Diana Alayon

Integrations Catalogue

Offering an Integrations Catalogue for Tanya to connect her Assistant to different channels to meet her customers where they are

Timeline: 4 weeks.
Deliverables: High fidelity mockups, demo, design specifications.


Design lead: Janelle Arita, Marilyn Osei.
UX, visual: Joanne Lo, Diana Alayon.
Product management: Madison Heck.
Engineering: Dan O’Connor.

 

The problem

In the classic Watson Assistant Experience, the way Integrations was presented wasn’t successful:

  • Tanya couldn’t easily understand the benefit of one integration over another.

  • Tanya didn’t have a centralized place to manage her integrations.

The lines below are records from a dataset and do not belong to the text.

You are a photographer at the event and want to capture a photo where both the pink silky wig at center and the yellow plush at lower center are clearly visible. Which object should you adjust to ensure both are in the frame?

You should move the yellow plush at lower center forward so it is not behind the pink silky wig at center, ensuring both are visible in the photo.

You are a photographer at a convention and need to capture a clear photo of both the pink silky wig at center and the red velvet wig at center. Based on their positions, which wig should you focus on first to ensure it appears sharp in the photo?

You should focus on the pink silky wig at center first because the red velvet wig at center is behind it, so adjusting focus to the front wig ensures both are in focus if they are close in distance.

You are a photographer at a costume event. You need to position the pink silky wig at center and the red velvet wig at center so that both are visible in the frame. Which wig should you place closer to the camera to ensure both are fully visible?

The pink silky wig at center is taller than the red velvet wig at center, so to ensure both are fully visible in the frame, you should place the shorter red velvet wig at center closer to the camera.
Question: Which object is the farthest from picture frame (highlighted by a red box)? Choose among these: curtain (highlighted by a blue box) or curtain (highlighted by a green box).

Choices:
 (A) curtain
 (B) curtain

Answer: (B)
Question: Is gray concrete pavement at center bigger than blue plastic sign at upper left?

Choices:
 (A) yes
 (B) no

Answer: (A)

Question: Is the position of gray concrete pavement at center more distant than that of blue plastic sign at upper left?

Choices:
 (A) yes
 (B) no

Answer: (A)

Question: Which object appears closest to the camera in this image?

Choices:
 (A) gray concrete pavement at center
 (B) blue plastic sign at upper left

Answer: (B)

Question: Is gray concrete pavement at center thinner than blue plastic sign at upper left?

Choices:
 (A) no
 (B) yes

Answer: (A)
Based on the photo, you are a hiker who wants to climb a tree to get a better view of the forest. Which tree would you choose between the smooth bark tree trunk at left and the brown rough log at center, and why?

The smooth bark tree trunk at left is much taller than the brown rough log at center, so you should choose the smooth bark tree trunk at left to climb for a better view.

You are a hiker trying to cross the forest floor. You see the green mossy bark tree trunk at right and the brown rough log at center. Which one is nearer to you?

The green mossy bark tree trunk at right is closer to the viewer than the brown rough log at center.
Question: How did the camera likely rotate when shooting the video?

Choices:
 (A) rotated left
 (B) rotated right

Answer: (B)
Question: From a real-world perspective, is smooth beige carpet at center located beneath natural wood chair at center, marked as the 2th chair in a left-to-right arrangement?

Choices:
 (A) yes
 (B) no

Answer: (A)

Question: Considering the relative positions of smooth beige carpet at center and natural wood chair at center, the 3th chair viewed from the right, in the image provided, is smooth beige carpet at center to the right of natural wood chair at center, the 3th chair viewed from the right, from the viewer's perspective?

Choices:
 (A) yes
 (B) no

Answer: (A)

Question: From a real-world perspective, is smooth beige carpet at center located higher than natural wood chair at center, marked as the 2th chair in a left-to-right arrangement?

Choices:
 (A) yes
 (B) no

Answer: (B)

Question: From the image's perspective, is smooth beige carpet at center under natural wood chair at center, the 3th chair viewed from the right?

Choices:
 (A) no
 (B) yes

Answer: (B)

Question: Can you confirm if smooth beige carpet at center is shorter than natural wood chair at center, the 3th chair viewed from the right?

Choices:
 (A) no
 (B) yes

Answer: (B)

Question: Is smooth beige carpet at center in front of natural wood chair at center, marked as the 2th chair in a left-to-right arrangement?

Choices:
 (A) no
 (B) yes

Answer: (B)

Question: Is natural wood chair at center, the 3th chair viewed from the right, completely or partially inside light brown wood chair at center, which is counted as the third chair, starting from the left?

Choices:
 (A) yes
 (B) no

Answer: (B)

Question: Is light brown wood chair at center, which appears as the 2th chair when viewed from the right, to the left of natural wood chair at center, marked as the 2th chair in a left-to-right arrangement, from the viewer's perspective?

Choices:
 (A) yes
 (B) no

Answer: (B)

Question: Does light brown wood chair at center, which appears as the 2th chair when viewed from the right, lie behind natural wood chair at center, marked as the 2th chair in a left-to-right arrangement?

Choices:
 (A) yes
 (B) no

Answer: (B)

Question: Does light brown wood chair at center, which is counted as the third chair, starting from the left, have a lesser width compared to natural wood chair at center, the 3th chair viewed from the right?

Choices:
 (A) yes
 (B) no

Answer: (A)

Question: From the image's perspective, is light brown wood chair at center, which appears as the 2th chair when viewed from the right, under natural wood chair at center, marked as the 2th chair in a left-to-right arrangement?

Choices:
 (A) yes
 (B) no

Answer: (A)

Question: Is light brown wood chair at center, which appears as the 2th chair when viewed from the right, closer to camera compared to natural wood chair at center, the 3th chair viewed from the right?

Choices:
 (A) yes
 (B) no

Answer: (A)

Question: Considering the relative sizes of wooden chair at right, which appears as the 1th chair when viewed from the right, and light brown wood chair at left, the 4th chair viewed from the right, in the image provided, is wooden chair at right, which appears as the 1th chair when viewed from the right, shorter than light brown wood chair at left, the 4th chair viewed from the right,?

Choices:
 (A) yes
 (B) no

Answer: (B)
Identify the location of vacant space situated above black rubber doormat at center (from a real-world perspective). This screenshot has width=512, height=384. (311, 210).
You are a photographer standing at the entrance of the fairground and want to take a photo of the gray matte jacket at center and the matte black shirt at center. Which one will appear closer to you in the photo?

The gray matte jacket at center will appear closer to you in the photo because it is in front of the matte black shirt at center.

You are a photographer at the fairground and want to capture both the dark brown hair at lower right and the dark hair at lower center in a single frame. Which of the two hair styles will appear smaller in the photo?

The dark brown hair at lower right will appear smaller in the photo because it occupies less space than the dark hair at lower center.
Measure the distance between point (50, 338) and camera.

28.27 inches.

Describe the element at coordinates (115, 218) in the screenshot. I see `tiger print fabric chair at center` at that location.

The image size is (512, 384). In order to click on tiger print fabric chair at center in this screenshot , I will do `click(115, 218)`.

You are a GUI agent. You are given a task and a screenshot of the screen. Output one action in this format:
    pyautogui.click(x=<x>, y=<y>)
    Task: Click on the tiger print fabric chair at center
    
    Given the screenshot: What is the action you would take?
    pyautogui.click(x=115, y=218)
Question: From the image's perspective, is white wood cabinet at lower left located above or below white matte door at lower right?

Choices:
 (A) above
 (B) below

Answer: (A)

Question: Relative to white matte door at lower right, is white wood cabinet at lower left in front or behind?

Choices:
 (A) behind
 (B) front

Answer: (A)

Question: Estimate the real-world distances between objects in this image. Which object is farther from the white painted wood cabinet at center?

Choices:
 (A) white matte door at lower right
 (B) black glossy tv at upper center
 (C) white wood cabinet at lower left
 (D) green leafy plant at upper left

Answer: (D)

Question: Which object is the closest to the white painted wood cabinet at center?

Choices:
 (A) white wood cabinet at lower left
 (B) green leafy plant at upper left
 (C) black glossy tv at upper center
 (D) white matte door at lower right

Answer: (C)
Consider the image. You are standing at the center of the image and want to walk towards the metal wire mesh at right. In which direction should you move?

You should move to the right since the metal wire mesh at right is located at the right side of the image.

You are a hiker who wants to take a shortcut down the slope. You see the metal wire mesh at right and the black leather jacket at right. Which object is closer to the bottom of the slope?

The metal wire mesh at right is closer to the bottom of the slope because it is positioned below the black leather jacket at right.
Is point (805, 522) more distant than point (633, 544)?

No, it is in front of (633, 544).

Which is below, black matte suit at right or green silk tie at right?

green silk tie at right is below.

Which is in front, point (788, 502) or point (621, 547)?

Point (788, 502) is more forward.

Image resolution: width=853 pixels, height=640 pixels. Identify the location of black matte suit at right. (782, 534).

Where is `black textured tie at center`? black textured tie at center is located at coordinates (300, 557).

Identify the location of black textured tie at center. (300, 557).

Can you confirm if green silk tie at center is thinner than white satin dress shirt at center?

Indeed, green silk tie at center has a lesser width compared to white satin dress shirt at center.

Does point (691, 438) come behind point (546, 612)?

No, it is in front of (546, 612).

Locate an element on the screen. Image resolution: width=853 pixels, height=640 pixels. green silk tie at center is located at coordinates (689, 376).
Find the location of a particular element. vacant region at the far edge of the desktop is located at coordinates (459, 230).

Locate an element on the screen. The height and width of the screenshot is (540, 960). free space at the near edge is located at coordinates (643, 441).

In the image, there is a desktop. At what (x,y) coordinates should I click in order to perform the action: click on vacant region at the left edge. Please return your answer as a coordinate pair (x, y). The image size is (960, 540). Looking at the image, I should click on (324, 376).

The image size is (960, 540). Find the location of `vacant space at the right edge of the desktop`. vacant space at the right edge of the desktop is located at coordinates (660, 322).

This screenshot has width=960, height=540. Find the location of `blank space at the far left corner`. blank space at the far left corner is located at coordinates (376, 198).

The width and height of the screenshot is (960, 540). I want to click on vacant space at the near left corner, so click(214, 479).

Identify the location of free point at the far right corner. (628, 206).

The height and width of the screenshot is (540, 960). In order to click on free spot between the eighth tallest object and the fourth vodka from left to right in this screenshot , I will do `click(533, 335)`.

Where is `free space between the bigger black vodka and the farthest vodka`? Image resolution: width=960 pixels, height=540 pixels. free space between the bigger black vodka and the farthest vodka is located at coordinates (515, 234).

  • It wasn’t easy for Tanya to distinguish between build-in services (requiring little to non-effort to connect her Assistant) from other extensions and third-party services.

We needed to shift our message from “This is all the things you can connect your Assistant to ” to “This is the benefit you get when you connect your Assistant to X, Z, Y”. It was not only a matter of the words but the page structure. We needed to work on hierarchy and information organization.

 

The goal

  • Tanya confidentially and easily views, selects, and manages integrations.

  • Tanya can tell which integrations she’s currently enabled.

  • From a business perspective, to emphasize integrations that provide the most business value to IBM.

 

How it works (old experience)

 

Understanding what we’re solving for

 
 

Initial explorations

 

Further explorations

 

Key findings

  • The Integrations Catalogue page should be a marketplace where Tanya goes looking for services and apps to enhance her Assistant.

  • We needed to think of Tanya’s mental model when navigating the Integrations Catalogue and explore similar mental models such as the App Store (browse, manage, view details), Friends on Facebook/ social media (find new, manage, view profile) and/or Shopping (browse, your closet, view details).

  • The primary action we wanted Tanya to accomplish on this page is to add integrations. We needed a way to communicate to Tanya the different states of her integrations: added, not added, added but need to upgrade plan to be available.

 

Exploring categories card options in the new layout

 

The outcome

First, emphasized the channels that provide more benefits to Tanya when deploying her Assistant by showing them first and bigger: web chat and phone.

Second, we aimed to communicate to Tanya the difference between channels (where your users interact with your virtual Assistant) vs. plug-ins (what you can add to enhance the way your virtual Assistant responds to your customers).

Third, we’ve created 4 sections to communicate with intention:

  1. The header, with the page title and a short description of “this is what you can do here”.

  2. Featured channels, the ones that are built by IBM, are ready-to-use or require little work from Tanya to connect her assistant to.

  3. Assistant plug-ins, offering the one available built by IBM but considering the addition of new plug-ins to the catalog in the future.

  4. Third-party channels are the ones that are not built by IBM but are most commonly used by Tanya.

Last but not least, the cards. Despite their differences in size and layout, they share common elements: 

  1. Name of service.

  2. Icon or image representing what that particular service does.

  3. Who built it and with what IBM Watson Assistant Plan is available.

  4. A CTA (call to action) for Tanya to add as the primary action. It changes its label, reflecting the status of the integration.